Jika pak mentri pendidikan
memikirkan hal ini maka pasti ada cara lain yang dilakukan untuk generasi
penerus bangsa kita ini. Oleh karena itu, para kepala daerah harus menggunakan
kepala mereka untuk berpikir secara kreatif soal pendidikan di wilayah
masing-masing.
Oleh karena itu, menurut saya, Nusa
Tenggara Timur seharusnya punya cara tersendiri untuk memperbaiki pendidikan di
masa pendemi ini. Sebab sebagian wilayah di NTT belum terkoneksi internet. Hal
ini mengakibatkan paket data yang diberikan oleh negara akan menjadi sia-sia.

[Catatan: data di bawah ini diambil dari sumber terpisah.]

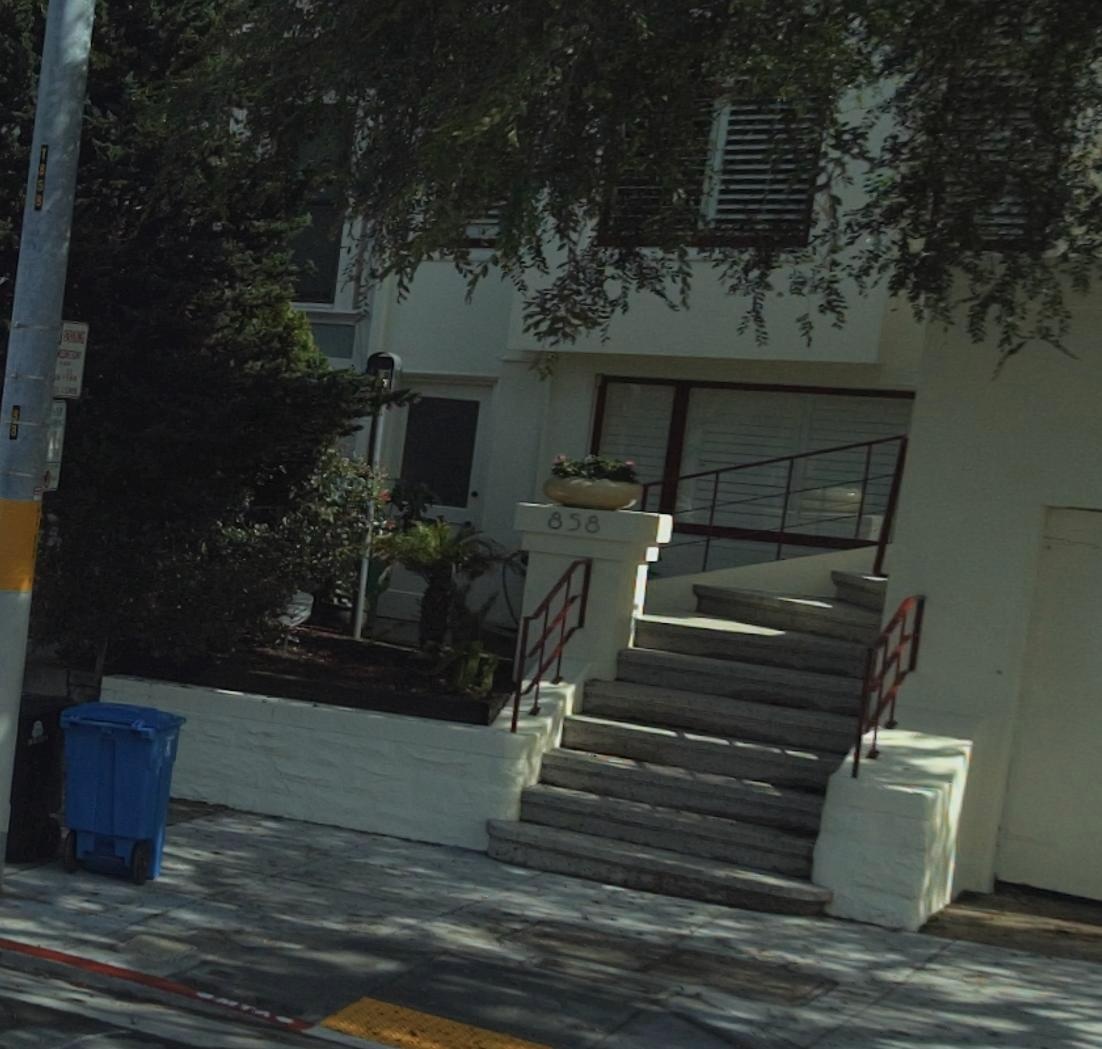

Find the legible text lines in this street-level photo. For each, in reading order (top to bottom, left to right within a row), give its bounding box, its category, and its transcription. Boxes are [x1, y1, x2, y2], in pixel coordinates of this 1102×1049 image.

[32, 145, 50, 212] None: T8**
[544, 508, 603, 536] StreetNumber: 858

Seharusnya, Pemerintah mendesain
kiat-kiat tertentu untuk memanfaatkan potensi serjana di Desa-Desa untuk
mendidik anak-anak di kampung atau daerah terpencil. Juga memberikan pembekalan
pada oragtua agar mereka bisa memberikan pelajaran untuk mendidik anak di rumah dengan baik sebagai
ibu guru dan bapak guru.
Hal ini yang membuat saya
berpendapat bahwa di tengah pendemi ini, Nusa Tenggara Timur tidak membutuhkan
pulsa data untuk siswa dan siswi baik tingkat SD, SMP dan SMA. Sebab
sesungguhnya, mereka membutuhkan buku pelajaran dan juga metode belajar baru yakni
memanfaatkan tenaga serjana di Desa-Desa dan orangtua sebagai guru daripada
pulsa data dan vaksin.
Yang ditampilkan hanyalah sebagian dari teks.